2. National Public Data
An April data breach led to a proposed class action lawsuit when a background check company exposed the personal information of nearly almost 3 billion people.
A cybercriminal group called USDoD posted a database called “National Public Data” on a dark web forum for sale for $3.5 million dollars, according to the complaint filled in the U.S. District Count for the Southern District of Florida.
The complaint states that the personal data includes full names, former and complete addresses, Social Security numbers, information about relatives and more going back 30 years, was released.
The other big issue was that National Public Data acquired that data through scraping, a technique wherein companies collect data from web sites and sources online – meaning the people involved didn’t provide it to them willingly. The hacker was arrested in Brazil in October, while the lawsuit is still currently under dispute.
3. Ticketmaster
Everyone’s favorite ticket selling punching bag took another round of blows in May when it was reported that they suffered a breach of customer data for nearly 560 million users.
The ShinyHunters hacking group claimed to have stolen 1.3 terabytes of data, and offered it up for sale for $500,000 on a popular hacking forum. This exposed Ticketmaster customers’ personal and possibly financial information, including names, addresses, phone numbers, purchase history, and partial payment data.
4. AT&T
Nearly all of AT&T’s mobile subscribers were affected by the massive data breach of customer data that stole call and text records of 109 million customers in April of this year.
The breach, which affected Cricket, Boost Mobile and Consumer Cellular customers as well, included both mobile and landline telephone numbers, the number of calls and text messages sent over the network, aggregate call duration for a day or month, and a subset of records containing cell site identification numbers.
AT&T was one of several businesses affected by a breach of the Snowflake cloud platform, caused by stolen credentials from info-stealing malware. Snowflake then made multi-factor authentication mandatory for all customers going forward to prevent further data breaches. You can check your myAT&T account here to see if it was part of the breach.
5. UnitedHealth care
Another attack to affect over 100 million people – or to put it in other terms, a third of the population of the entire United States – was the UnitedHealth ransomware attack, which was the largest healthcare data breach in the country.
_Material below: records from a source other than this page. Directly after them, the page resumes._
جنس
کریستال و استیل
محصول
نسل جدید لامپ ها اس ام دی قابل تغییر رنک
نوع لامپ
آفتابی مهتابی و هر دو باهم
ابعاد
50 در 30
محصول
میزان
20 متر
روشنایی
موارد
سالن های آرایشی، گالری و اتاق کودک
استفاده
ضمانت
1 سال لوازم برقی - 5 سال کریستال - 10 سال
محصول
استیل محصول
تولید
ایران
In February, the ransomware hacking group ALPHV, or “BlackCat”, caused months of outages and disruptions during a cyberattack against UnitedHealth subsidiary Change Healthcare which is a payment processing company. This led to the theft of data from over 100 million people, including billing, claims, payments, medical diagnoses, test results, medical record numbers, health insurance details, Social Security numbers, and driver’s license or state ID numbers.
Again, the attack appears to have been caused by stolen login credentials that breached a remote access service; the company’s Citrix profile did not have multi-factor authentication turned on though since they have said it has since been deployed.